**Action item:** Make your reply a word-for-word repeat of the records.
•••••
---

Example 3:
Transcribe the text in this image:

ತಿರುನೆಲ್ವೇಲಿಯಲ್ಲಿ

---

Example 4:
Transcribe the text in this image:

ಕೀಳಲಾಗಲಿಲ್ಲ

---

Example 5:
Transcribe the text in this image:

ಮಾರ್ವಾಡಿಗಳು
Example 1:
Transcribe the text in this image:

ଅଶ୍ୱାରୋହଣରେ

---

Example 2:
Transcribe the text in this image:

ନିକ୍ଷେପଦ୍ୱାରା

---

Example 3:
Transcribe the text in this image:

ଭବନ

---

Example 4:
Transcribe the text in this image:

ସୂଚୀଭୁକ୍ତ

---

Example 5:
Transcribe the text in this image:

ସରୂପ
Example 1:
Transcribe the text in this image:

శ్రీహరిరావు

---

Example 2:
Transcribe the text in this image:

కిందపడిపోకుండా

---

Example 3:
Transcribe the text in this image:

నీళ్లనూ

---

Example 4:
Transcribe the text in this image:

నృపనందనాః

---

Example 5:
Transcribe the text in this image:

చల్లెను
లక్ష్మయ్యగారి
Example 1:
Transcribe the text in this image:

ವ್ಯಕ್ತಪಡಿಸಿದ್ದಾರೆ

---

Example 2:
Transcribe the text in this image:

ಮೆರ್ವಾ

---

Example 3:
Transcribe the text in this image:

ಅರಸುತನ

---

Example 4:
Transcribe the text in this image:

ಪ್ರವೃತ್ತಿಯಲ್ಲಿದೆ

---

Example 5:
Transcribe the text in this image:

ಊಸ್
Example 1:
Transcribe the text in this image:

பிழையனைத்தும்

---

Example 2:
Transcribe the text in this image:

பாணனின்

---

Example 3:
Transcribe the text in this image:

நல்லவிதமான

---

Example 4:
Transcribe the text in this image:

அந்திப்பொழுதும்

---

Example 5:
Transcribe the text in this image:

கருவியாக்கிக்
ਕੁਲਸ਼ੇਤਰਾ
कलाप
•••••
**Reply:**
---

Example 3:
Transcribe the text in this image:

ತಿರುನೆಲ್ವೇಲಿಯಲ್ಲಿ

---

Example 4:
Transcribe the text in this image:

ಕೀಳಲಾಗಲಿಲ್ಲ

---

Example 5:
Transcribe the text in this image:

ಮಾರ್ವಾಡಿಗಳು
Example 1:
Transcribe the text in this image:

ଅଶ୍ୱାରୋହଣରେ

---

Example 2:
Transcribe the text in this image:

ନିକ୍ଷେପଦ୍ୱାରା

---

Example 3:
Transcribe the text in this image:

ଭବନ

---

Example 4:
Transcribe the text in this image:

ସୂଚୀଭୁକ୍ତ

---

Example 5:
Transcribe the text in this image:

ସରୂପ
Example 1:
Transcribe the text in this image:

శ్రీహరిరావు

---

Example 2:
Transcribe the text in this image:

కిందపడిపోకుండా

---

Example 3:
Transcribe the text in this image:

నీళ్లనూ

---

Example 4:
Transcribe the text in this image:

నృపనందనాః

---

Example 5:
Transcribe the text in this image:

చల్లెను
లక్ష్మయ్యగారి
Example 1:
Transcribe the text in this image:

ವ್ಯಕ್ತಪಡಿಸಿದ್ದಾರೆ

---

Example 2:
Transcribe the text in this image:

ಮೆರ್ವಾ

---

Example 3:
Transcribe the text in this image:

ಅರಸುತನ

---

Example 4:
Transcribe the text in this image:

ಪ್ರವೃತ್ತಿಯಲ್ಲಿದೆ

---

Example 5:
Transcribe the text in this image:

ಊಸ್
Example 1:
Transcribe the text in this image:

பிழையனைத்தும்

---

Example 2:
Transcribe the text in this image:

பாணனின்

---

Example 3:
Transcribe the text in this image:

நல்லவிதமான

---

Example 4:
Transcribe the text in this image:

அந்திப்பொழுதும்

---

Example 5:
Transcribe the text in this image:

கருவியாக்கிக்
ਕੁਲਸ਼ੇਤਰਾ
कलाप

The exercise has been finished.